Bites from the brown recluse spider and other Loxosceles arachnids result in dermonecrotic skin lesions. Neutrophils (PMN) are essential to the development of Loxosceles-induced skin lesions, but paradoxically, in vitro PMN activation is inhibited by direct exposure to
Loxosceles venom. Neutrophil activation occurs in response to a myriad of soluble mediators that include members of both the alpha and
beta chemokine families. Because arachnid envenomation results in the exposure of several different cell types to
venom, we investigated
venom-induced expression of alpha and
beta chemokines in both endothelial cells (human umbilical vein; HUVEC) and epithelial cells (A549 pneumocytes).
Chemokine-specific capture
enzyme immunoassays (EIA) were used to measure Loxosceles deserta
venom-induced
alpha chemokines:
interleukin-8 (IL-8), growth-related oncogene-alpha (GRO-alpha), and
beta chemokines: monocyte
chemoattractant protein-1(MCP-1), and regulated on activation, normal T cell expressed and secreted (
RANTES) in cell-free
conditioned media from HUVEC and A549 cell monolayers. Exposure of HUVECs (8 h) to Laxosceles
venom resulted in the production of
IL-8 (5.2+/-1.30 ng/ml), MCP-1 (1.44+/-0.11 ng/ml) and GRO-alpha (1.97+/-0.15 ng/ml) in a dose and time-dependent manner. Exposure of A549 cell monolayers to
venom resulted in
IL-8 (7.74+/-0.30 ng/ml), and MCP-1 (2.61+/-0.31 ng/ml), but neither GRO-alpha nor
RANTES accumulated during an 8-hour incubation period.

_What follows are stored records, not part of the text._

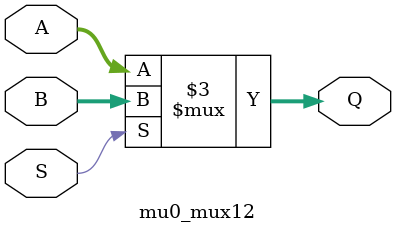
<source format=v>

`timescale 1ns/100ps

// for simulation purposes, do not delete
`default_nettype none

// module definition

module mu0_mux12(input  wire [11:0] A,
	             input  wire [11:0] B,
			     input  wire        S,
			     output reg  [11:0] Q);


// Combinatorial logic for 2to1 multiplexor
// S is select, A channel0, B channel1

always @ (A or B or S) begin
    if (S)
        Q = B;
    else
        Q = A;

end

endmodule

// for simulation purposes, do not delete
`default_nettype wire

</source>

Chemokines accumulated in a
venom dose and time-dependent manner. Neither cell type secreted
RANTES in response to
Loxosceles venom. These data indicate that
Loxosceles spider venom is a potent inducer of alpha and
beta chemokines in both endothelial and epithelial cell types. Based on the established roles of
IL-8, MCP-1, and GRO-alpha, in
inflammation, these observations have relevance to the pathophysiology of Loxosceles-induced dermonecrosis.